EXERCISE OBJECTIVE >>
Reproduce, word for word, the stretch of the risk-reduction transcript from "Now, I originally" through "our risk average.".

READING PASSAGE >>

=====

That’s the connective tissue that we’re bringing together with project management and risk analysis today. Okay?
That’s the magic elixir. That’s the secret sauce.
How much risk? How much risk reduction does this project produce? That’s the that’s it.
What are the dates that this project has to be completed? What about the whole project?
This is another example of getting the right data from meaningful reports what does that look like? So now we have a nice little graph here that has the list of the projects, the dates, the count of the risk that it’s going to remediate if I complete this project, the costs for this project, both in hard and soft costs, And what’s that far column say? That’s the risk reduction that I can enjoy when these projects are completed.
Remember how I said the risks are scale of one to twenty five, and I have like fifteen risks, and they could be at a sixteen, at a sixteen, at a twelve, and a twelve, and a sixteen. And I’m trying to get all those to go down to eight and six and four and six and eight. If I go from sixteen sixteen sixteen to four eight six six That’s my risk score reduction. Three sixty eight to one sixty eight. Now I got a story to tell. I have a story to tell.
Here’s what you’re buying. Risk reduction.
Now, I originally was writing this presentation, and I just kinda wrote a little title, said, that was all the prep work. And I just kinda left it. Because that’s really what it is. That’s all the prep work.
So we have prepared our information for demonstrating program effectiveness So we have defined our acceptable risk level. We have our risk register. We have our risk score. We have our risk average.
We are appropriately categorized by domain. We have our remediation projects. We have the cost of the project. We have the timing of the projects.

=====

EXCERPTED DATA >>
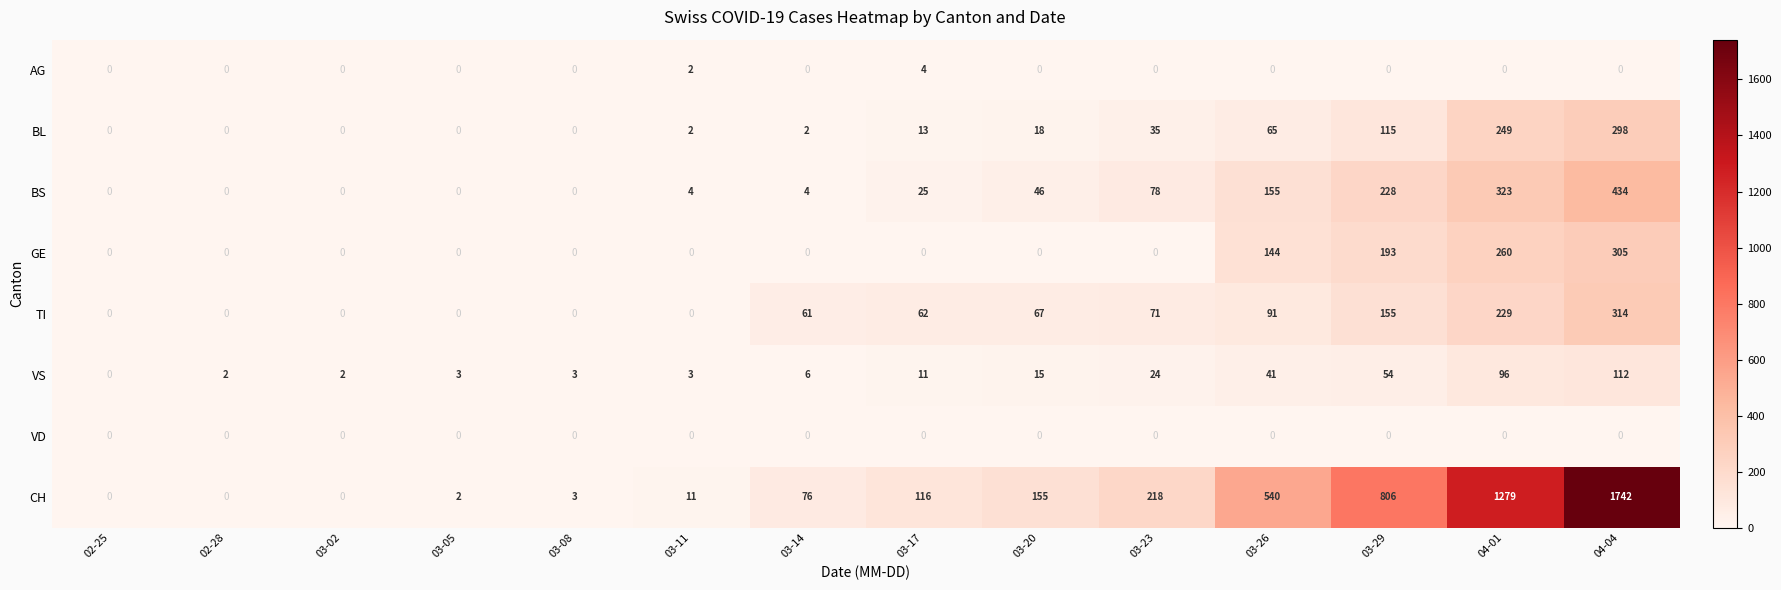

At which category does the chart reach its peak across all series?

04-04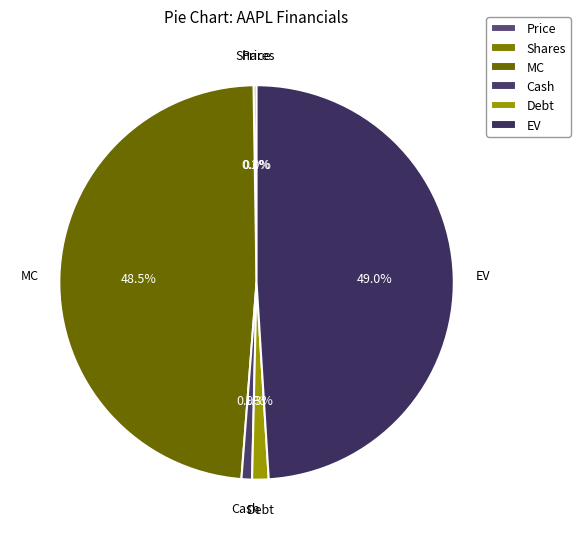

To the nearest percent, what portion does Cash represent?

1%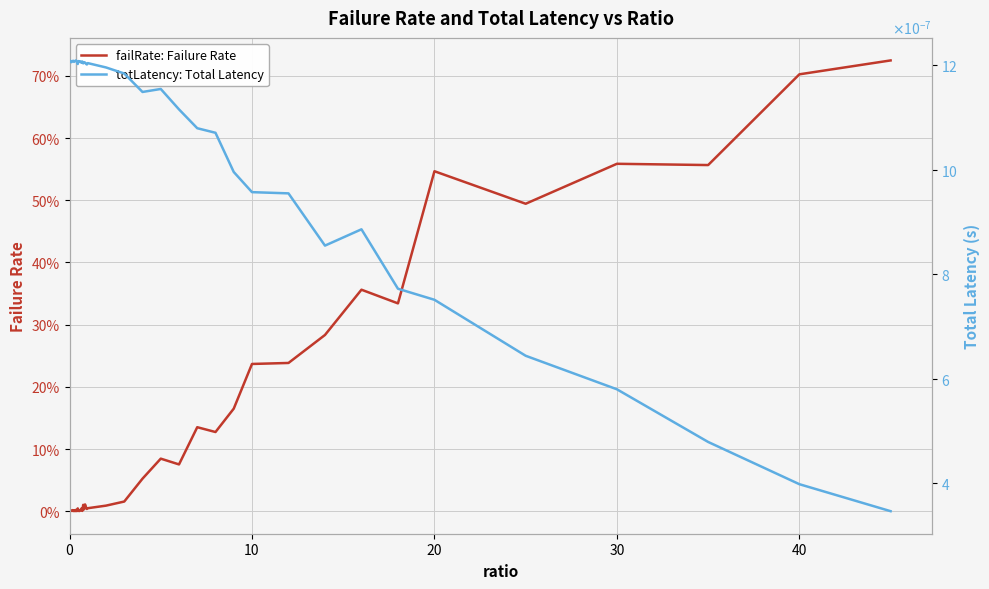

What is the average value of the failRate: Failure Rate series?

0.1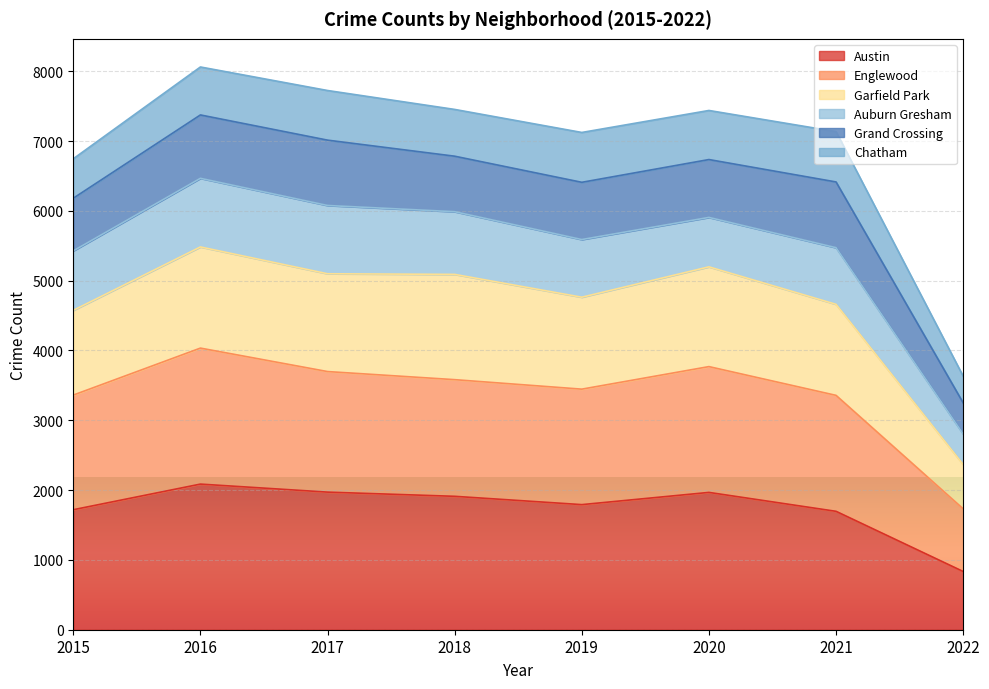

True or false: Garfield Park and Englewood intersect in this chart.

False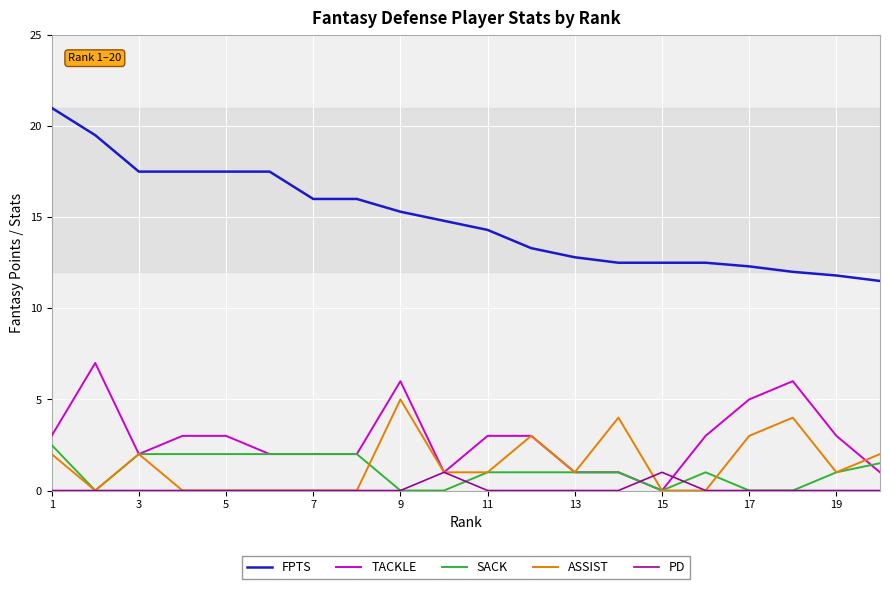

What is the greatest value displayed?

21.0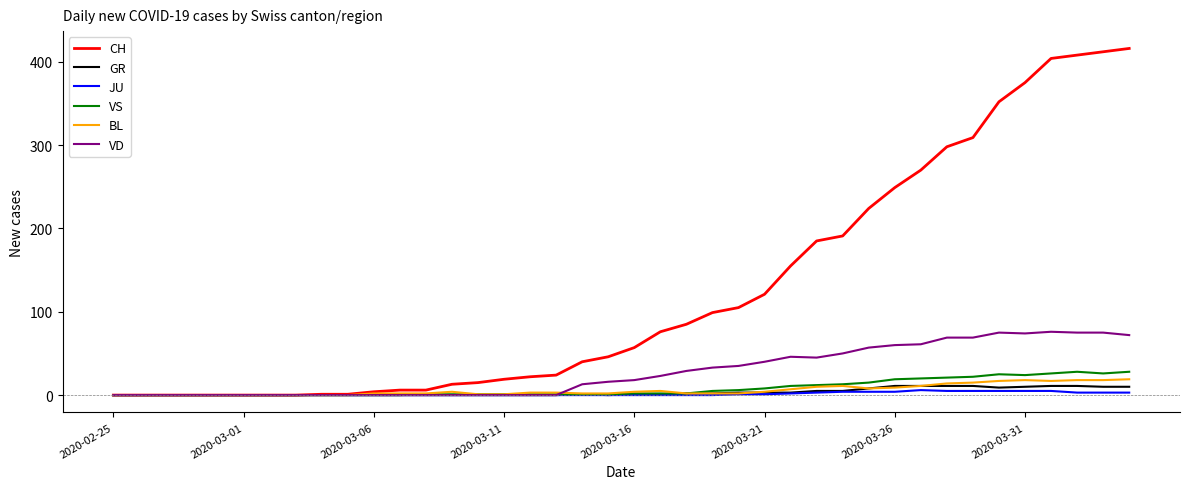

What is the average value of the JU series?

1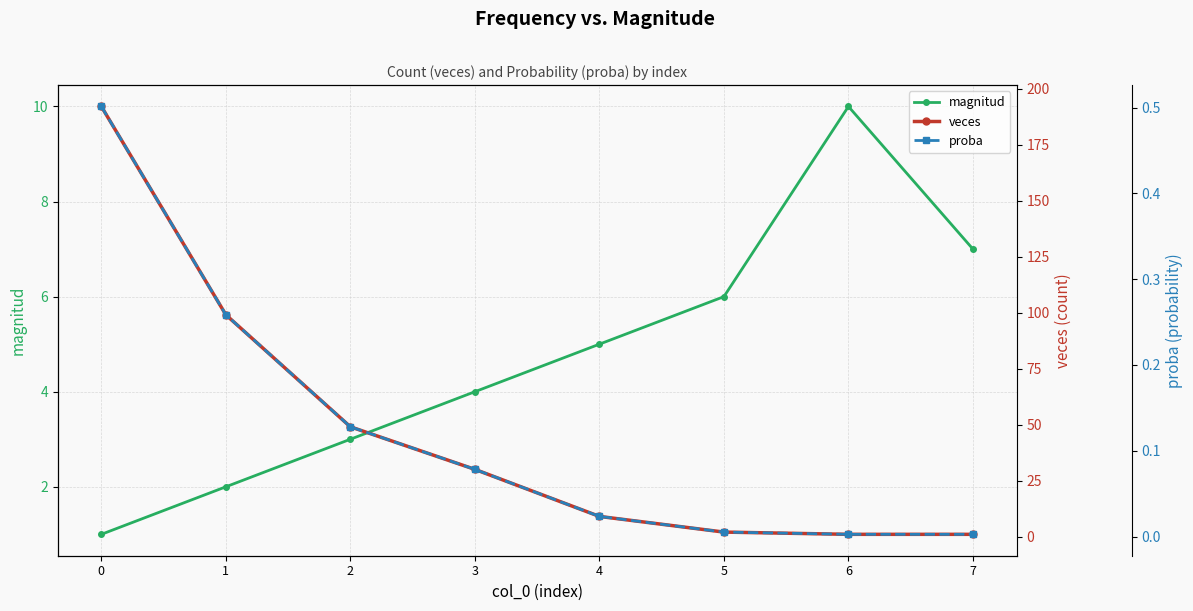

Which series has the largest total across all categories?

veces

=====

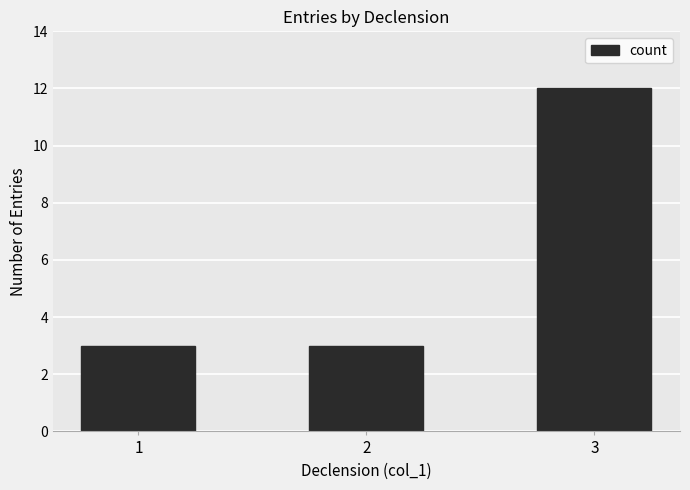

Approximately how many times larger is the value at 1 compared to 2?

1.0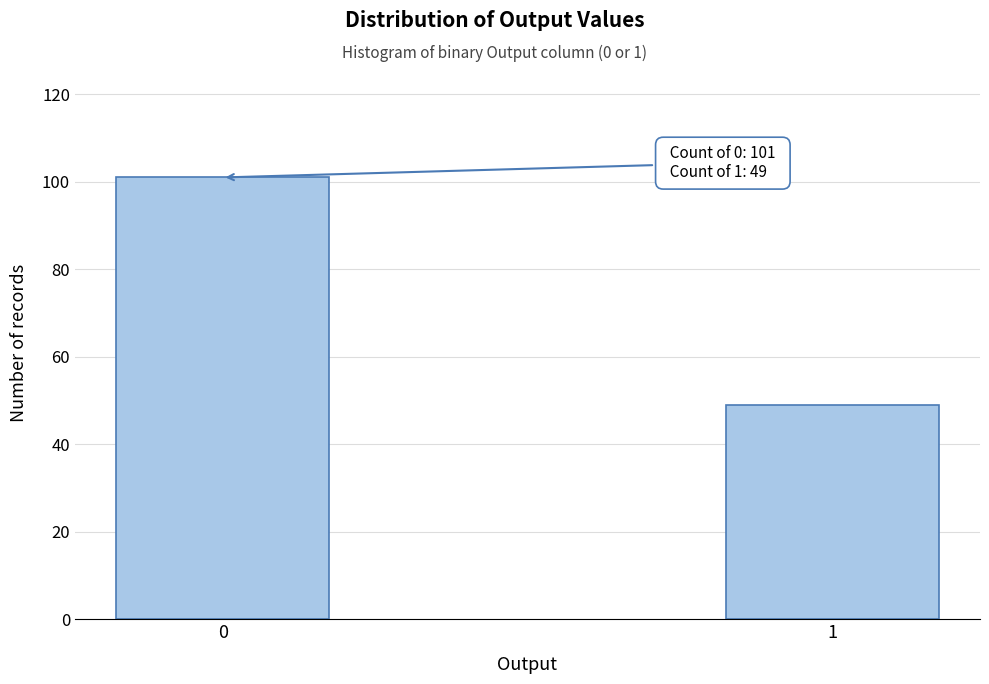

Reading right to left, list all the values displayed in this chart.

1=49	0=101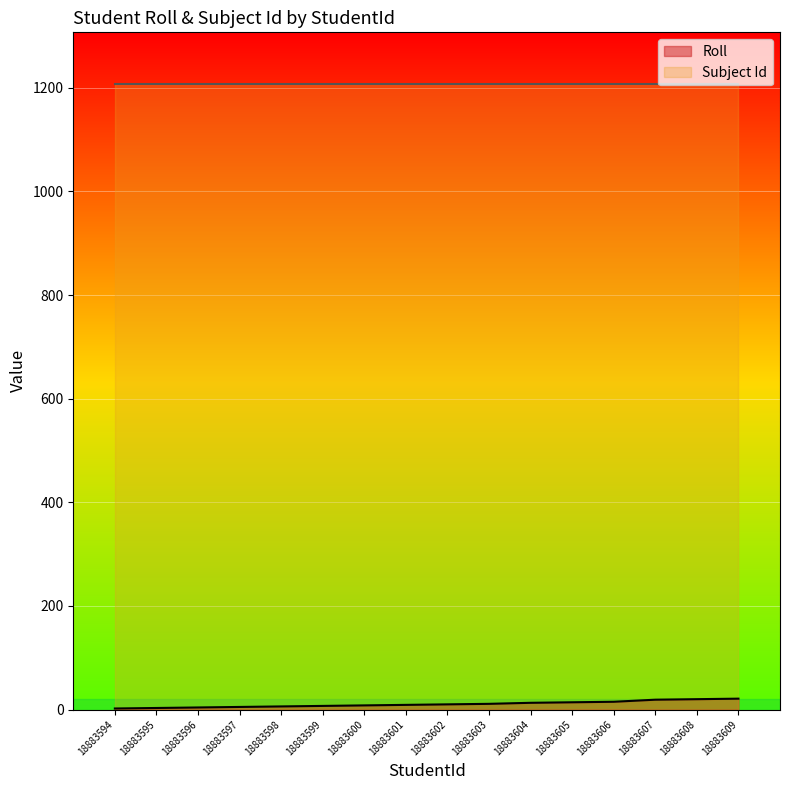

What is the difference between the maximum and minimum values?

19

=====

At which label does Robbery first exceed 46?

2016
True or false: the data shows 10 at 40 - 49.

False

=====

ANSWER TO THE PROBLEM >>
Now, I originally was writing this presentation, and I just kinda wrote a little title, said, that was all the prep work. And I just kinda left it. Because that’s really what it is. That’s all the prep work.
So we have prepared our information for demonstrating program effectiveness So we have defined our acceptable risk level. We have our risk register. We have our risk score. We have our risk average.